Techniques to move DB2 data from PROD to TEST (and related considerations)

View Only

Techniques to move DB2 data from PROD to TEST (and related considerations)

By Philippe Dubost posted Jul 26, 2016 06:33 AM

Recommend

In large scale organizations, it is often necessary to move data from DB2 Production subsystems to Test subsystems. Of the various technologies that are available to achieve this business objective, circumstances determine which is most appropriate. Additionally, it is sometimes necessary to consider extra technologies such as Encryption or Masking to meet data security expectations.

Techniques available to move DB2 data across subsystems

A picture says a thousand words. The following analogy may help you to digest some concepts that are often difficult for non-DB2 experts. A DB2 subsystem can be represented as a library that stores books (DB2 Tables), and each book contains data. In DB2, each object has an internal identifier, an ID. Those are called OBID “Object ID”. For instance a Database has an ID, and a table has an ID. Think of a library where books have catalog numbers that are based on their location in the shelves. You can find a book in the shelves from its catalog number; similarly, you can locate a table in DB2 using a couple of IDs.

This concept is important to understand, because DB2 leverages those IDs to make sure that the data is where it belongs. If the IDs do not match, DB2 fails to retrieve the corresponding data. Additionally, it is almost impossible for a DB2 administrator to ensure that a DB2 Object in the Test subsystem has the same object IDs as in the DB2 Production subsystem. As highlighted in the above illustration, the green dictionary (circled in red) is in both the PROD library and the TEST library, but not in the same place on the shelves. That’s typically what PROD and TEST subsystems look like in a DB2 environment.

UNLOAD / LOAD

The most intuitive way of moving the data from a subsystem to another is by Unloading the data from the source subsystem (PROD), and Loading it back in the target subsystem (TEST).

However, in our library analogy, it’s a bit as if you read the book in PROD, used a typewriter to extract the content, and gave this manuscript to a publisher. The publisher then created a new book that you stored in your TEST library.
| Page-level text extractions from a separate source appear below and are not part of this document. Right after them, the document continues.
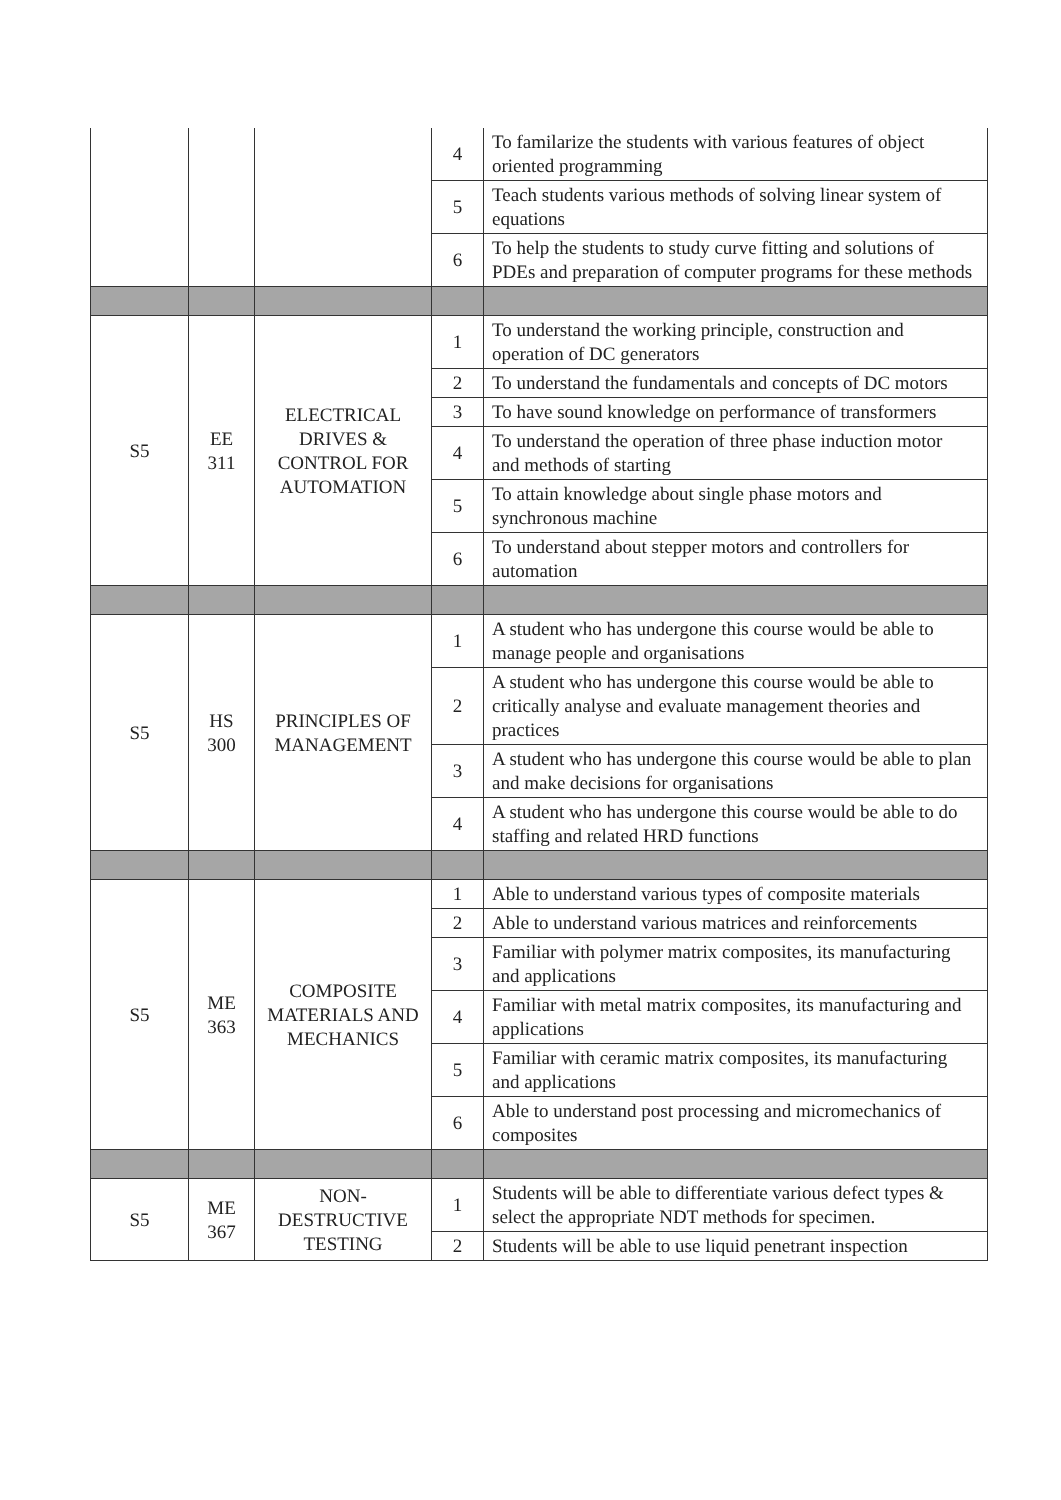| | | | 4 | To familarize the students with various features of object oriented programming |
| | | | 5 | Teach students various methods of solving linear system of equations |
| | | | 6 | To help the students to study curve fitting and solutions of PDEs and preparation of computer programs for these methods |
| S5 | EE 311 | ELECTRICAL DRIVES & CONTROL FOR AUTOMATION | 1 | To understand the working principle, construction and operation of DC generators |
| | | | 2 | To understand the fundamentals and concepts of DC motors |
| | | | 3 | To have sound knowledge on performance of transformers |
| | | | 4 | To understand the operation of three phase induction motor and methods of starting |
| | | | 5 | To attain knowledge about single phase motors and synchronous machine |
| | | | 6 | To understand about stepper motors and controllers for automation |
| S5 | HS 300 | PRINCIPLES OF MANAGEMENT | 1 | A student who has undergone this course would be able to manage people and organisations |
| | | | 2 | A student who has undergone this course would be able to critically analyse and evaluate management theories and practices |
| | | | 3 | A student who has undergone this course would be able to plan and make decisions for organisations |
| | | | 4 | A student who has undergone this course would be able to do staffing and related HRD functions |
| S5 | ME 363 | COMPOSITE MATERIALS AND MECHANICS | 1 | Able to understand various types of composite materials |
| | | | 2 | Able to understand various matrices and reinforcements |
| | | | 3 | Familiar with polymer matrix composites, its manufacturing and applications |
| | | | 4 | Familiar with metal matrix composites, its manufacturing and applications |
| | | | 5 | Familiar with ceramic matrix composites, its manufacturing and applications |
| | | | 6 | Able to understand post processing and micromechanics of composites |
| S5 | ME 367 | NON-DESTRUCTIVE TESTING | 1 | Students will be able to differentiate various defect types & select the appropriate NDT methods for specimen. |
| | | | 2 | Students will be able to use liquid penetrant inspection |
Similarly in DB2, this UNLOAD / LOAD technique is quite inefficient, slow, and CPU intensive.

That said, this technique has some good benefits. It’s quite easy to put such a process in place (for instance, no need to care about the OBIDs), and it’s quite adaptive; it can handle some differences in schema and attributes of the tables (tablespace). In our library analogy, the publisher may have created a book in different format (pocket size or large booklet) for you to store in the TEST library, but you have no trouble recognizing it as the same book.

To implement this technique, use CA Fast Unload® for DB2 for z/OS (to create the Unload file), and then CA Fast Load® for DB2 for z/OS (to load the Unload file into TEST table).

OBIDXLAT – leverage existing Image Copies

In your DB2 environment, you probably take Image Copies regularly to use in a Disaster Recovery scenario. In our library analogy, you may want to have a 2^nd copy of your PROD book (an exact identical copy of the book) stored in a safe somewhere, so that if your PROD library burns down, you can replace it ASAP with the book in the safe.

Now, since you have an exact copy of the book in the safe, why not store it in your TEST library? Wait a second, that’s where the Object ID (OBID) comes into play: you cannot do that “so simply” in DB2, because those IDs will not correspond. However, you can use OBIDXLAT processing (understand OBID translation), to create the book in TEST with appropriate IDs.

This technique is much faster than the UNLOAD / LOAD technique described previously because:

- You avoid the time and CPU required to “Unload” the data; you simply re-use the Image Copy that you already have in your PROD subsystem in case of disaster
- “Loading” the data is also much faster, since this is not a load, but a recover process. In other words, the book is already an exact same copy of what you want in TEST, you just need to change a few IDs. It’s nothing compared to asking a publisher to create a book for you, based on a note made on a typewriter!

Here is the caveat: the DB2 table schema and the tablespace attributes must be identical for this technique to work. You cannot go to your safe and take a book in booklet format, and magically transform it into a pocketbook to store in your TEST library. That means, for the OBIDXLAT technique to work over time, any schema or attribute changes that are done on the table in your DB2 Production subsystem must be applied as well to the corresponding table in your DB2 Test subsystem.

This technique can be implemented by using CA Quick Copy for DB2 for z/OS (to create the Image Copy in the safe) and CA Fast Recover™ for DB2 for z/OS (to perform the OBIDXLAT processing, and Rebuild index on TEST subsystem if required). Additionally, if required, CA Fast Recover™ for DB2 for z/OS is also able to perform log-apply to the target subsystem replicate the updates from the source since the last Image Copy.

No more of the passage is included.